Dá para perceber que o frio e a neve não são desculpas para deixar de fazer coisas fora de casa. Então, este ano, com a Clarice (3 anos) e a Gabriela (quase 1 ano e meio) já mais crescidinhas, estamos curtindo o quintal e o privilégio de viver em uma cidade com poucos habitantes e muitos espaços naturais, que podem ser aproveitados mesmo na pandemia. Aqui, há rinques de patinação que são feitos em ginásios e ao ar livre para todos usarem. São cobrados preços simbólicos de um ou dois dólares. Existem diversos lagos ao redor da cidade, em que é possível limpar determinadas áreas para esquiar, ou fazer um buraro no gelo para pescar (o chamado ice fishing). A paisagem é incrível! Comprei, por três dólares, um par de patins de segunda mão e já pude usar em diversas ocasiões. Sempre andamos de trenó pelas trilhas e parques, e Clarice adora puxar a Gabriela. Também já fizemos snowshoeing, que é uma caminhada na neve com um acessório especial para não afundar os pés.

Construir bonecos de neve com as crianças é uma diversão garantida. Assim como desmontar uma caixa vazia de fraldas e usá-la para escorregar de bumbum nos morros perto de onde moramos. No jardim, acabamos de instalar um espacinho para fazermos fogueira e derreter marshmallows com as meninas. Há algumas semanas, uma amiga canadense deu a ideia de fazermos enfeites de árvores com folhas e galhos secos colhidos do chão. É só sair com a garotada para coletar esses materiais, posicionar em pratos de plástico ou de alumínio descartáveis, colocar pedaços de barbante formando uma alça, encher de água e deixar do lado de fora para congelar. Depois, penduramos nas árvores do quintal. Ficam parecendo grandes ornamentos de Natal. Como a temperatura é quase sempre negativa no inverno, eles duram bastante.

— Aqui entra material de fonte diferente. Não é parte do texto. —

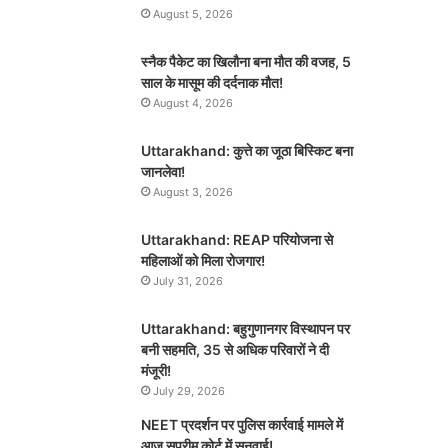
August 5, 2026
स्नैक पैकेट का खिलौना बना मौत की वजह, 5
साल के मासूम की दर्दनाक मौत!
August 4, 2026
Uttarakhand: कुत्ते का जूठा बिस्किट बना
जानलेवा!
August 3, 2026
Uttarakhand: REAP परियोजना से
महिलाओं को मिला रोजगार!
July 31, 2026
Uttarakhand: बहुगुणानगर विस्थापन पर
बनी सहमति, 35 से अधिक परिवारों ने दी
मंजूरी!
July 29, 2026
NEET प्रदर्शन पर पुलिस कार्रवाई मामले में
आज सुप्रीम कोर्ट में सुनवाई!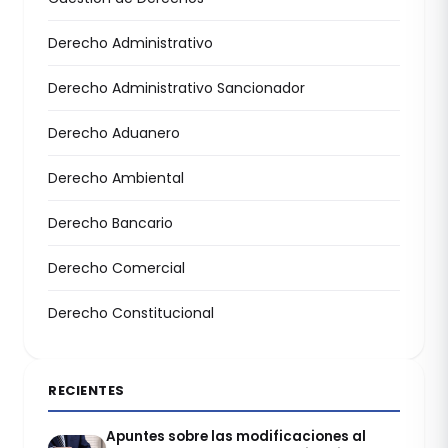
Derecho Administrativo
Derecho Administrativo Sancionador
Derecho Aduanero
Derecho Ambiental
Derecho Bancario
Derecho Comercial
Derecho Constitucional
RECIENTES
Apuntes sobre las modificaciones al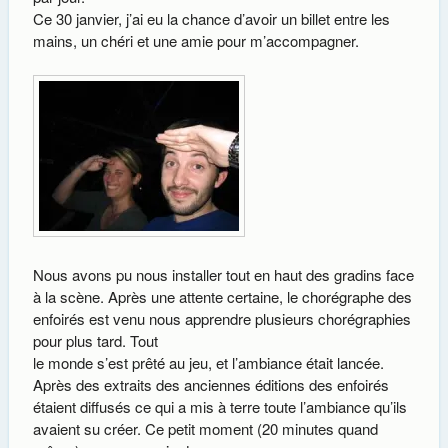
Ce 30 janvier, j’ai eu la chance d’avoir un billet entre les
mains, un chéri et une amie pour m’accompagner.
Nous avons pu nous installer tout en haut des gradins face
à la scène. Après une attente certaine, le chorégraphe des
enfoirés est venu nous apprendre plusieurs chorégraphies
pour plus tard. Tout
le monde s’est prêté au jeu, et l’ambiance était lancée.
Après des extraits des anciennes éditions des enfoirés
étaient diffusés ce qui a mis à terre toute l’ambiance qu’ils
avaient su créer. Ce petit moment (20 minutes quand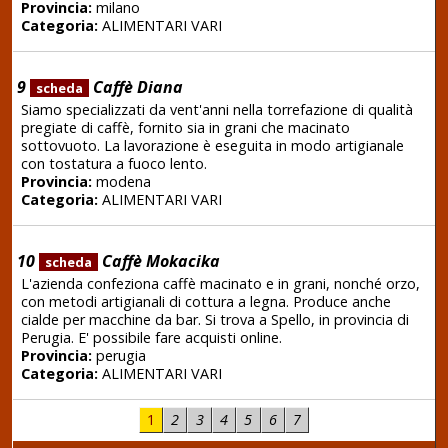
Provincia:
milano
Categoria:
ALIMENTARI VARI
9
Caffè Diana
scheda
Siamo specializzati da vent'anni nella torrefazione di qualità
pregiate di caffè, fornito sia in grani che macinato
sottovuoto. La lavorazione è eseguita in modo artigianale
con tostatura a fuoco lento.
Provincia:
modena
Categoria:
ALIMENTARI VARI
10
Caffè Mokacika
scheda
L'azienda confeziona caffè macinato e in grani, nonché orzo,
con metodi artigianali di cottura a legna. Produce anche
cialde per macchine da bar. Si trova a Spello, in provincia di
Perugia. E' possibile fare acquisti online.
Provincia:
perugia
Categoria:
ALIMENTARI VARI
1
2
3
4
5
6
7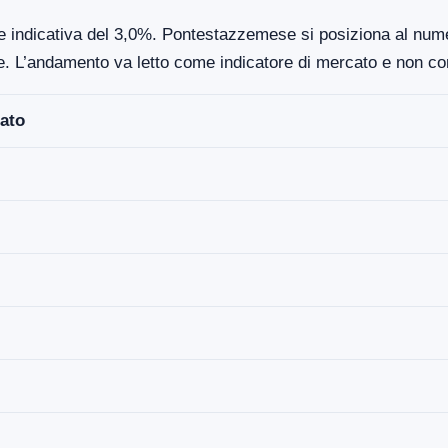
ne indicativa del 3,0%. Pontestazzemese si posiziona al nume
re. L’andamento va letto come indicatore di mercato e non co
ato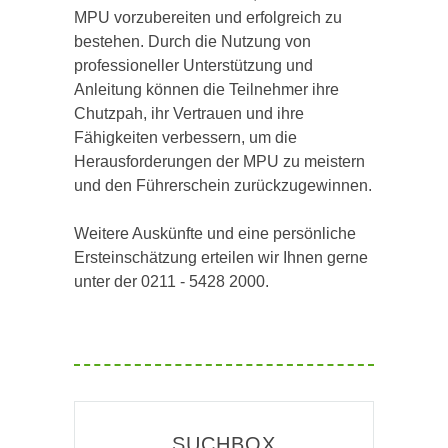
MPU vorzubereiten und erfolgreich zu
bestehen. Durch die Nutzung von
professioneller Unterstützung und
Anleitung können die Teilnehmer ihre
Chutzpah, ihr Vertrauen und ihre
Fähigkeiten verbessern, um die
Herausforderungen der MPU zu meistern
und den Führerschein zurückzugewinnen.
Weitere Auskünfte und eine persönliche
Ersteinschätzung erteilen wir Ihnen gerne
unter der 0211 - 5428 2000.
SUCHBOX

Este ano, quero me arriscar nos esquis, algo que nunca fiz. Existem alguns locais para essa prática na cidade — parte deles é pago e outros não. Eu sempre tive muita vontade de aprender, mas como logo que cheguei no Canadá já engravidei da Clarice, minha médica sabiamente disse que não era a melhor hora para me aventurar. Um ano e meio depois, já esperava a Gabriela, e tive de passar mais uma temporada sem grandes experimentos nessa área. No último Natal, a Clarice ganhou um par de esquis dos avós. Espero que até o fim deste inverno, que já está com tudo por aqui, eu e ela possamos aprender juntas mais essa diversão que a vida abaixo de zero pode nos proporcionar. Está vendo? O frio até que não é tão assustador assim.